Another example: It was my wedding day. I had been dating this man (the one above) for two+ years and we decided at the end of May to get married at the end of June. The only reason for this was that our work schedules didn't permit a wedding until possibly September. We both opted for June. And, amazingly in one month we got married. ((no, I didn't have to GET married! !)). We had a church wedding, a reception in a hall with a band. I sent out invitations and also had a wedding shower ((we did this all in one month's time.....something that when I think back on it, doesn't make sense - - but somehow the wind was at our backs and in 4 weeks we created a wedding)).

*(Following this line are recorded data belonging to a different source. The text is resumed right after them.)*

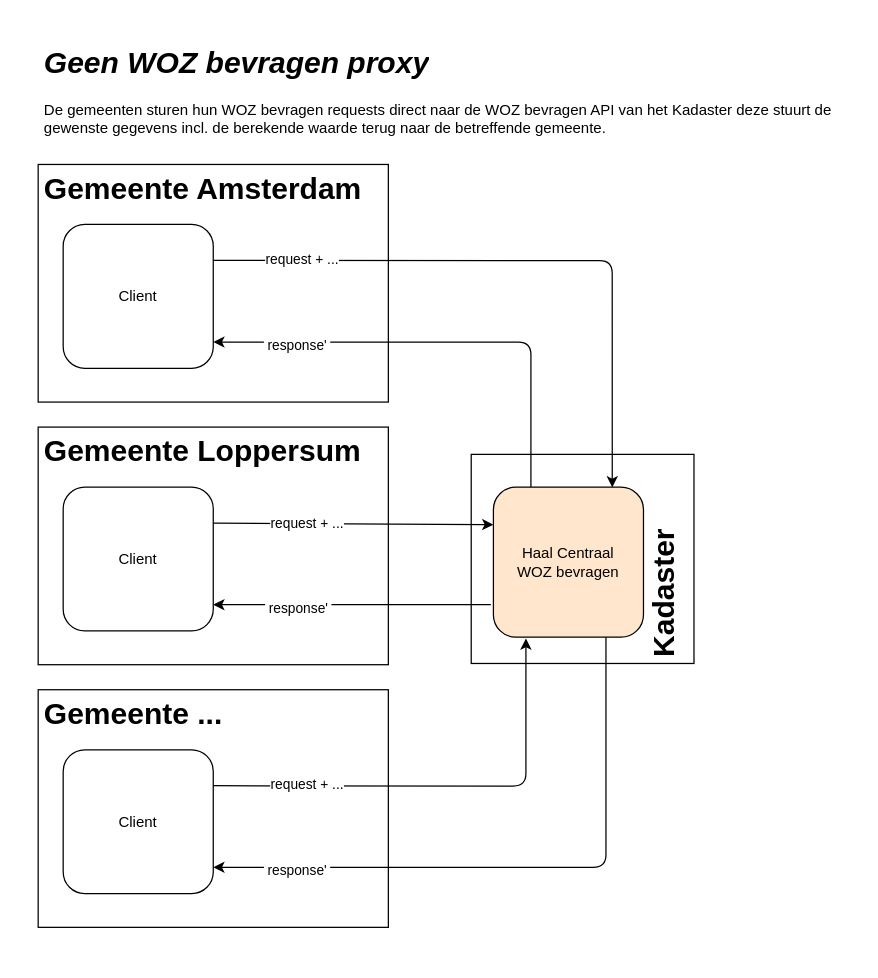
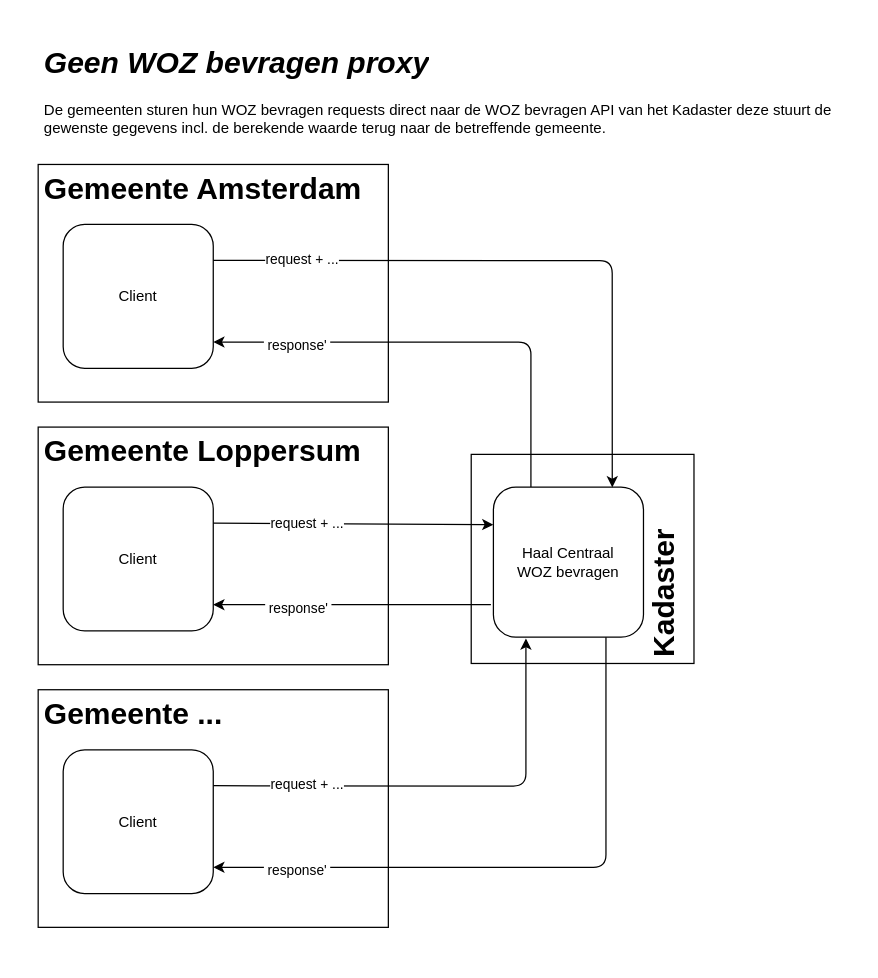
  <mxCell id="0" />
  <mxCell id="1" parent="0" />
  <mxCell id="2" value="" style="rounded=0;whiteSpace=wrap;html=1;strokeColor=none;" parent="1" vertex="1"><mxGeometry x="20" y="20" width="660" height="740" as="geometry" /></mxCell>
  <mxCell id="3" value="&lt;h1&gt;Gemeente ...&lt;br&gt;&lt;/h1&gt;" style="text;html=1;spacing=5;spacingTop=-20;whiteSpace=wrap;overflow=hidden;rounded=0;labelBorderColor=none;strokeColor=#000000;" parent="1" vertex="1"><mxGeometry x="30" y="551" width="280" height="190" as="geometry" /></mxCell>
  <mxCell id="4" value="&lt;h1&gt;Gemeente Amsterdam&lt;br&gt;&lt;/h1&gt;" style="text;html=1;spacing=5;spacingTop=-20;whiteSpace=wrap;overflow=hidden;rounded=0;labelBorderColor=none;strokeColor=#000000;" parent="1" vertex="1"><mxGeometry x="30" y="131" width="280" height="190" as="geometry" /></mxCell>
  <mxCell id="5" value="&lt;h1&gt;&lt;br&gt;&lt;/h1&gt;&lt;h1&gt;&lt;br&gt;&lt;/h1&gt;&lt;h1&gt;&lt;br&gt;&lt;/h1&gt;&lt;h1&gt;Kadaster&lt;/h1&gt;" style="text;html=1;fillColor=none;spacing=5;spacingTop=-20;whiteSpace=wrap;overflow=hidden;rounded=0;strokeColor=#000000;rotation=-90;" parent="1" vertex="1"><mxGeometry x="381.72" y="357.35" width="167.19" height="178.12" as="geometry" /></mxCell>
  <mxCell id="6" value="&lt;h1&gt;&lt;i&gt;Geen WOZ bevragen proxy&lt;br&gt;&lt;/i&gt;&lt;/h1&gt;" style="text;html=1;spacing=5;spacingTop=-20;whiteSpace=wrap;overflow=hidden;rounded=0;labelBorderColor=none;" parent="1" vertex="1"><mxGeometry x="30" y="30" width="630" height="120" as="geometry" /></mxCell>
  <mxCell id="7" value="&lt;h1&gt;Gemeente Loppersum&lt;br&gt;&lt;/h1&gt;" style="text;html=1;spacing=5;spacingTop=-20;whiteSpace=wrap;overflow=hidden;rounded=0;labelBorderColor=none;strokeColor=#000000;" parent="1" vertex="1"><mxGeometry x="30" y="341" width="280" height="190" as="geometry" /></mxCell>
- <mxCell id="8" value="Haal Centraal&lt;br&gt;WOZ bevragen" style="rounded=1;whiteSpace=wrap;html=1;fillColor=#ffe6cc;" parent="1" vertex="1"><mxGeometry x="394" y="389" width="120" height="120" as="geometry" /></mxCell>
+ <mxCell id="8" value="Haal Centraal&lt;br&gt;WOZ bevragen" style="rounded=1;whiteSpace=wrap;html=1;" parent="1" vertex="1"><mxGeometry x="394" y="389" width="120" height="120" as="geometry" /></mxCell>
  <mxCell id="9" value="Client" style="rounded=1;whiteSpace=wrap;html=1;" parent="1" vertex="1"><mxGeometry x="50" y="389" width="120" height="115" as="geometry" /></mxCell>
  <mxCell id="10" value="" style="endArrow=classic;html=1;exitX=1;exitY=0.25;exitDx=0;exitDy=0;entryX=0;entryY=0.25;entryDx=0;entryDy=0;" parent="1" source="9" target="8" edge="1"><mxGeometry width="50" height="50" relative="1" as="geometry"><mxPoint x="170" y="499" as="sourcePoint" /><mxPoint x="220" y="449" as="targetPoint" /></mxGeometry></mxCell>
  <mxCell id="11" value="" style="endArrow=classic;html=1;" parent="1" edge="1"><mxGeometry width="50" height="50" relative="1" as="geometry"><mxPoint x="392" y="483" as="sourcePoint" /><mxPoint x="170" y="483" as="targetPoint" /></mxGeometry></mxCell>
  <mxCell id="12" value="&amp;nbsp;response'&amp;nbsp;" style="edgeLabel;html=1;align=center;verticalAlign=middle;resizable=0;points=[];" parent="11" vertex="1" connectable="0"><mxGeometry x="0.298" y="2" relative="1" as="geometry"><mxPoint x="-11" as="offset" /></mxGeometry></mxCell>
  <mxCell id="13" value="&lt;div&gt;De gemeenten sturen hun WOZ bevragen requests direct naar de WOZ bevragen API van het Kadaster deze stuurt de gewenste gegevens incl. de berekende waarde terug naar de betreffende gemeente.&lt;br&gt;&lt;/div&gt;" style="text;html=1;spacing=5;spacingTop=-20;whiteSpace=wrap;overflow=hidden;rounded=0;labelBorderColor=none;" parent="1" vertex="1"><mxGeometry x="30" y="91" width="640" height="55" as="geometry" /></mxCell>
  <mxCell id="14" value="Client" style="rounded=1;whiteSpace=wrap;html=1;" parent="1" vertex="1"><mxGeometry x="50" y="179" width="120" height="115" as="geometry" /></mxCell>
  <mxCell id="15" value="" style="endArrow=classic;html=1;exitX=1;exitY=0.25;exitDx=0;exitDy=0;entryX=0.792;entryY=0.002;entryDx=0;entryDy=0;entryPerimeter=0;" parent="1" source="14" target="8" edge="1"><mxGeometry width="50" height="50" relative="1" as="geometry"><mxPoint x="170" y="289" as="sourcePoint" /><mxPoint x="320" y="209" as="targetPoint" /><Array as="points"><mxPoint x="489" y="208" /></Array></mxGeometry></mxCell>
  <mxCell id="16" value="request + ..." style="edgeLabel;html=1;align=center;verticalAlign=middle;resizable=0;points=[];" parent="15" vertex="1" connectable="0"><mxGeometry x="-0.231" y="1" relative="1" as="geometry"><mxPoint x="-122" as="offset" /></mxGeometry></mxCell>
  <mxCell id="17" value="" style="endArrow=classic;html=1;exitX=0.25;exitY=0;exitDx=0;exitDy=0;" parent="1" source="8" edge="1"><mxGeometry width="50" height="50" relative="1" as="geometry"><mxPoint x="320" y="273" as="sourcePoint" /><mxPoint x="170" y="273" as="targetPoint" /><Array as="points"><mxPoint x="424" y="273" /></Array></mxGeometry></mxCell>
  <mxCell id="18" value="&amp;nbsp;response'&amp;nbsp;" style="edgeLabel;html=1;align=center;verticalAlign=middle;resizable=0;points=[];" parent="17" vertex="1" connectable="0"><mxGeometry x="0.298" y="2" relative="1" as="geometry"><mxPoint x="-64" as="offset" /></mxGeometry></mxCell>
  <mxCell id="19" value="Client" style="rounded=1;whiteSpace=wrap;html=1;" parent="1" vertex="1"><mxGeometry x="50" y="599" width="120" height="115" as="geometry" /></mxCell>
  <mxCell id="20" value="" style="endArrow=classic;html=1;exitX=1;exitY=0.25;exitDx=0;exitDy=0;" parent="1" source="19" edge="1"><mxGeometry width="50" height="50" relative="1" as="geometry"><mxPoint x="170" y="709" as="sourcePoint" /><mxPoint x="420" y="510" as="targetPoint" /><Array as="points"><mxPoint x="420" y="628" /></Array></mxGeometry></mxCell>
  <mxCell id="21" value="" style="endArrow=classic;html=1;exitX=0.75;exitY=1;exitDx=0;exitDy=0;" parent="1" source="8" edge="1"><mxGeometry width="50" height="50" relative="1" as="geometry"><mxPoint x="320" y="693" as="sourcePoint" /><mxPoint x="170" y="693" as="targetPoint" /><Array as="points"><mxPoint x="484" y="693" /></Array></mxGeometry></mxCell>
  <mxCell id="22" value="&amp;nbsp;response'&amp;nbsp;" style="edgeLabel;html=1;align=center;verticalAlign=middle;resizable=0;points=[];" parent="21" vertex="1" connectable="0"><mxGeometry x="0.298" y="2" relative="1" as="geometry"><mxPoint x="-109" as="offset" /></mxGeometry></mxCell>
  <mxCell id="23" value="request + ..." style="edgeLabel;html=1;align=center;verticalAlign=middle;resizable=0;points=[];" vertex="1" connectable="0" parent="1"><mxGeometry x="244.004" y="417.001" as="geometry" /></mxCell>
  <mxCell id="24" value="request + ..." style="edgeLabel;html=1;align=center;verticalAlign=middle;resizable=0;points=[];" vertex="1" connectable="0" parent="1"><mxGeometry x="244.001" y="626" as="geometry" /></mxCell>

Well, the day of the wedding I was getting ready. Not too nervous. I have a video of me getting ready and joking with my sisters. The wedding was rather small, 100 people. I had one sister as maid of honor and my husband-to-be had his brother as best man. It was all just perfectly ok. During the church (catholic) ceremony, something VERY STRANGE happened. And, this, I have only told a handful of people because it makes NO SENSE to me........something extraordinarily strange came over me. After the ceremony, and after the reception, my now husband and I left for our honeymoon . There is no 'sane' way to explain what happened during the ceremony except to say that this man was not the same man I had fallen in love with. He looked the same, but the feeling surrounding him didn't feel the same. Whatever that means, it is the only way I can explain it.
I didn't want to be alone with him. Couldln't stand to look at him. So, what was wrong with me?? I mean I went from being crazy mad in love with this man, to not even feeling like I knew him. How can something like this happen? There was not ulterior motive in my wanting to marry him. I was extremely attracted to him and terribly in love with him. We had even shared our dreams of the future with each other - and 9 out of 10 of our dreams were a match. But this all changed during the wedding ceremony. I walked into the church in love and I walked out feeling like I was entering into a bad dream. He felt like a stranger. So, for the next number of years I beat myself up thinking there was something terribly wrong with me, trying to fix "whatever". And, I was never, ever, able to fix "whatever" that was.
Being somewhat emotionally removed from the above, I still don't understand those strange moments. I have thought about them over and over until I have looked at the situations from many different angles and cannot figure out what they were or what they mean. It's a mystery. Like the world we live in. Nothing is exactly as it appears.
My dream is to someday fully understand those strange moments that have occurred. Actually, there are more moments that I haven't yet figured out. Maybe I'm not supposed to ..... yet.